**Page excerpt**
* * *

Making Room for Missing Middle: 4 Recommended Resources

The central path through Evans Oaks, a new cohousing community in Silverton, Oregon. Image by Jen Rahn.

The central path through Evans Oaks, a new cohousing community in Silverton, Oregon. Image by Jen Rahn.

Strong and financially resilient communities are comprised of a variety of housing types. Not just single-family detached homes on one end of the spectrum and huge apartment complexes on the other, but a wide range of “middle housing” options in-between: duplexes, triplexes and fourplexes, courtyard cottages, bungalow apartments, and more. Yet these middle housing types—so familiar to our grandparents and great-grandparents—are rarely built today.

* * *

**Collected data**
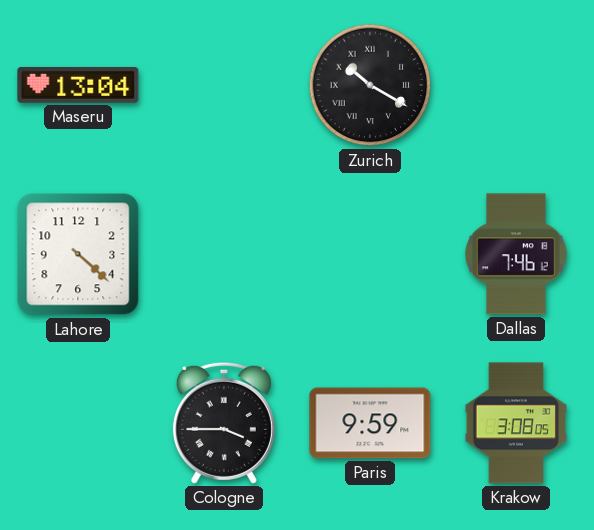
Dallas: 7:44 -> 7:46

* * *

**What is being asked**
Answer these questions from the article on missing middle housing:
1. Where is Evans Oaks located?
2. Who took the image of the central path?
3. What housing types does the article give as examples of middle housing?

**Response**
1. Silverton, Oregon
2. Jen Rahn
3. Duplexes, triplexes and fourplexes, courtyard cottages, and bungalow apartments